Noorulain Noor is a clinical researcher at Stanford University and the poetry editor of Papercuts. Papercuts is a publication of Desi Writers’ Lounge, an online writing community for emerging South Asian writers, run entirely on a voluntary basis. Noorulain’s work has appeared or is forthcoming in ARDOR literary magazine, The Bangalore Review, Apeiron Review, Clapboard House, Blue Lake Review, aaduna, and other journals. Raised in Lahore, Pakistan, Noorulain now lives in the San Francisco Bay Area, where she leads poetry workshops, blogs, and writes on the broad themes of identity, multiculturalism, and the immigrant experience.
Papercuts Magazine: http://desiwriterslounge.net/papercuts/
Erin Byrne writes travel essays, poetry, fiction and screenplays. Her work has won numerous awards, including Travelers’ Tales Grand Prize Solas Awards for Travel Story of the Year, and appears in a variety of publications, including World Hum and Best Travel Writing. Erin is writer of The Storykeeper, an award-winning film about occupied Paris. She is occasional guest instructor at Shakespeare and Company Bookstore, and is co-editor of Vignettes & Postcards From Paris, the first in a series of anthologies based on her workshops in different parts of the world. http://www.e-byrne.com
Peninsula Literary Series, Sept 12, 2014
David Roderick’s first book of poems, Blue Colonial, won the APR/Honickman Prize. This fall, the Pitt Poetry Series published his second book, The Americans. He teaches in the MFA Writing Program at University of North Carolina, Greensboro, and hosts The Late Nite Poetry Show, an interview series on The Rumpus.

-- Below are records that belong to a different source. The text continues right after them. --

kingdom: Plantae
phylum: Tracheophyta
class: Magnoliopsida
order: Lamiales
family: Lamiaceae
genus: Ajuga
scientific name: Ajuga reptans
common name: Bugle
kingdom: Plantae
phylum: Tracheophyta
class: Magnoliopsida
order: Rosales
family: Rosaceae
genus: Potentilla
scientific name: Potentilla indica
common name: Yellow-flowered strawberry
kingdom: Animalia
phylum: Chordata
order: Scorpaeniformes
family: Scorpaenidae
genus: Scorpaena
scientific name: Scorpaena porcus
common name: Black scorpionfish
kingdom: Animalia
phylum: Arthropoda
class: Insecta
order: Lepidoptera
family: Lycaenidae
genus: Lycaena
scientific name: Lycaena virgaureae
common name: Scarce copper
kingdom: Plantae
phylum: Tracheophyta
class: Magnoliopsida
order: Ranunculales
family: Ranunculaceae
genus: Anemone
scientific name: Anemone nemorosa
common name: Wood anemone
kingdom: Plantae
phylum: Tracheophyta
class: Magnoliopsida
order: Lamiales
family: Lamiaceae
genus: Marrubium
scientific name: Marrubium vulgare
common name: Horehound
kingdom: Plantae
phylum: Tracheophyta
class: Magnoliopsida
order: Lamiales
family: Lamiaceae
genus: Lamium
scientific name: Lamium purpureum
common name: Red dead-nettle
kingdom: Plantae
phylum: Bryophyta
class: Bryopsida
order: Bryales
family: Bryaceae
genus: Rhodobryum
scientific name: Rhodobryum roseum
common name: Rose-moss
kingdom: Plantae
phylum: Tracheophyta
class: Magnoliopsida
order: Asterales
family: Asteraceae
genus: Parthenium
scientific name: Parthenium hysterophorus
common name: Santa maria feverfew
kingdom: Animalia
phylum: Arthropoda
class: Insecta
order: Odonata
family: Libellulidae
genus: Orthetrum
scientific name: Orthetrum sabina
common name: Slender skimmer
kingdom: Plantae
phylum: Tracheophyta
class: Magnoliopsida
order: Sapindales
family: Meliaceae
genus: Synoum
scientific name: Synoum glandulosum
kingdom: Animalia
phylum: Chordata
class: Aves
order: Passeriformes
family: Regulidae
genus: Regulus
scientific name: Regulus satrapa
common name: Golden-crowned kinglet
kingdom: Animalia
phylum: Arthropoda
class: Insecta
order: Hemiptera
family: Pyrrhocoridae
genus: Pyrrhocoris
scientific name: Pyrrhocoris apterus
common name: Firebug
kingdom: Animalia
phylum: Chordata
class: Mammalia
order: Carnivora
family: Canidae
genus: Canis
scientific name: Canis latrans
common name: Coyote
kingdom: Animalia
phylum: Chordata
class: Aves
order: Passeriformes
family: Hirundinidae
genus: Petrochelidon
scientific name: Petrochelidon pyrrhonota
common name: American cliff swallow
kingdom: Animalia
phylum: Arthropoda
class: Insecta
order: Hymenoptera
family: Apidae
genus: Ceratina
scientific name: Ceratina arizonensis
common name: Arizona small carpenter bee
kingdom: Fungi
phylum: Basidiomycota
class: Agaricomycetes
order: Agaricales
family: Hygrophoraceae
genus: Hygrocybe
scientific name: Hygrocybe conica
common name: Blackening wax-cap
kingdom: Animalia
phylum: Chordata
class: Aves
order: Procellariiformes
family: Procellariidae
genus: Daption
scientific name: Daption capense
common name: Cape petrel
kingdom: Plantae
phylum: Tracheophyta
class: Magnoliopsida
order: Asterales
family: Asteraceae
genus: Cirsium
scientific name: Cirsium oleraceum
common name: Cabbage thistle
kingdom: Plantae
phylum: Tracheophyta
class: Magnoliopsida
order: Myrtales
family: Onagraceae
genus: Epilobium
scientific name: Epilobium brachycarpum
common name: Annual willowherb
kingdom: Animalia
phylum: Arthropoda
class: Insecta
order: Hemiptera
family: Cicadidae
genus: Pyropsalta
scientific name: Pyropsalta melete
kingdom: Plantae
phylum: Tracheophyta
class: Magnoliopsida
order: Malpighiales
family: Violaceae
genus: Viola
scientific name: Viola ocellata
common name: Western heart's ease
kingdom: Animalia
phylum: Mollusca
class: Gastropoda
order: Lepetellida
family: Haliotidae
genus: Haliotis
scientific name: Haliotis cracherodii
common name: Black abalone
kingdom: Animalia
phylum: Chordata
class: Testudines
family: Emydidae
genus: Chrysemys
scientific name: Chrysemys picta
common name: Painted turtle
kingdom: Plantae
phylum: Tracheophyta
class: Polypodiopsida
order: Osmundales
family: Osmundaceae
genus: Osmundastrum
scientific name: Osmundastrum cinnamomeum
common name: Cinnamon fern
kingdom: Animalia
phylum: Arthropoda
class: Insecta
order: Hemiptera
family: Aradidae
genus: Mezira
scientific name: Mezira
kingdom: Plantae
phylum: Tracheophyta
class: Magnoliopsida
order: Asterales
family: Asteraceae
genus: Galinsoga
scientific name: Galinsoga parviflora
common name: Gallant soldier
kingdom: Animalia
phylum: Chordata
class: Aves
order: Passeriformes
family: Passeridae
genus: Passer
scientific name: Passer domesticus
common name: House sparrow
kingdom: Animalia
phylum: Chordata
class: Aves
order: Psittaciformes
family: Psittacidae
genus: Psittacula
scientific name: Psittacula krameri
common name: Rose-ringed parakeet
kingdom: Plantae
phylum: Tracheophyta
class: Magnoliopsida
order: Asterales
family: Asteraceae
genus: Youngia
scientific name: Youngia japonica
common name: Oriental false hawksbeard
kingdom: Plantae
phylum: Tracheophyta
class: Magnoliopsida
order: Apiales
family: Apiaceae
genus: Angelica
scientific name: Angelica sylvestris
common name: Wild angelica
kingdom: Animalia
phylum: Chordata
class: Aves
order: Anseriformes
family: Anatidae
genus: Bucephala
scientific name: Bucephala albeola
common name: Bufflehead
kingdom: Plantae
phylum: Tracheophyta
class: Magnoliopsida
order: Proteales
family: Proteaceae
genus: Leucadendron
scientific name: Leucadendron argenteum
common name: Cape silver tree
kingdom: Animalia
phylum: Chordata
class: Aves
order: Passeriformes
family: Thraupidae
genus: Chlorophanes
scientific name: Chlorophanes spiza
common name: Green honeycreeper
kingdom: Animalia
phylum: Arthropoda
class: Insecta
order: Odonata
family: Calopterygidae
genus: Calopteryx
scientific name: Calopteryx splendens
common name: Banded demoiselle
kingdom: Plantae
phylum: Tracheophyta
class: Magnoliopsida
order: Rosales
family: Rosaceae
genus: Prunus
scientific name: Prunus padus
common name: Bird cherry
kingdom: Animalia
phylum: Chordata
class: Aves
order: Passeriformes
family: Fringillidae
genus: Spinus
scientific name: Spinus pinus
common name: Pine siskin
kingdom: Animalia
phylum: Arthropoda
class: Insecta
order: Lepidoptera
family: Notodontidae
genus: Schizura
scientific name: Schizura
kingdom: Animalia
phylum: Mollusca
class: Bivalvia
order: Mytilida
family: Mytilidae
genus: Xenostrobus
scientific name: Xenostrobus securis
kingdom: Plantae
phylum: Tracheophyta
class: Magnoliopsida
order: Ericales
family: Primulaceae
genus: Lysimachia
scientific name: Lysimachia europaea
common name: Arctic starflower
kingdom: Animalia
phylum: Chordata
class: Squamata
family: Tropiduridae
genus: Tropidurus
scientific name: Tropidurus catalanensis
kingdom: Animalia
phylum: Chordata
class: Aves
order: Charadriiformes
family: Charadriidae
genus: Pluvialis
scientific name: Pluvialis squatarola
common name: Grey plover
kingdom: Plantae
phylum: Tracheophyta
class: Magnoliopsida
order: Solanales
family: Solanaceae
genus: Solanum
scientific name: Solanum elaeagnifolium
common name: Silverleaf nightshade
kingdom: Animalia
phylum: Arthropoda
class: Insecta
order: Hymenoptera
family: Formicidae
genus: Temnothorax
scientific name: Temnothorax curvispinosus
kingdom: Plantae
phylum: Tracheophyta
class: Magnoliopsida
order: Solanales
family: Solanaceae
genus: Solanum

Rebekah Pickard studies with Peter Orner and Nona Caspers in the MFA fiction program at SF State. Glimmer Train named her short story, Pray Down the Rain, on the Top-25 list of their September 2012 fiction open contest. She is currently working on a novel with the working title of I Am My Brother’s River, the story of two brothers growing up together in rural Missouri in the 1920s.
John Nimmo has been seriously hooked on poetry since the mid 1990s. His poems have appeared in various online and paper journals, including Stirring, Rattle, Sand Hill Review, Pirene’s Fountain, and DMQ Review. He has an active career as an environmental physicist, and lives with his wife Elsa in Menlo Park.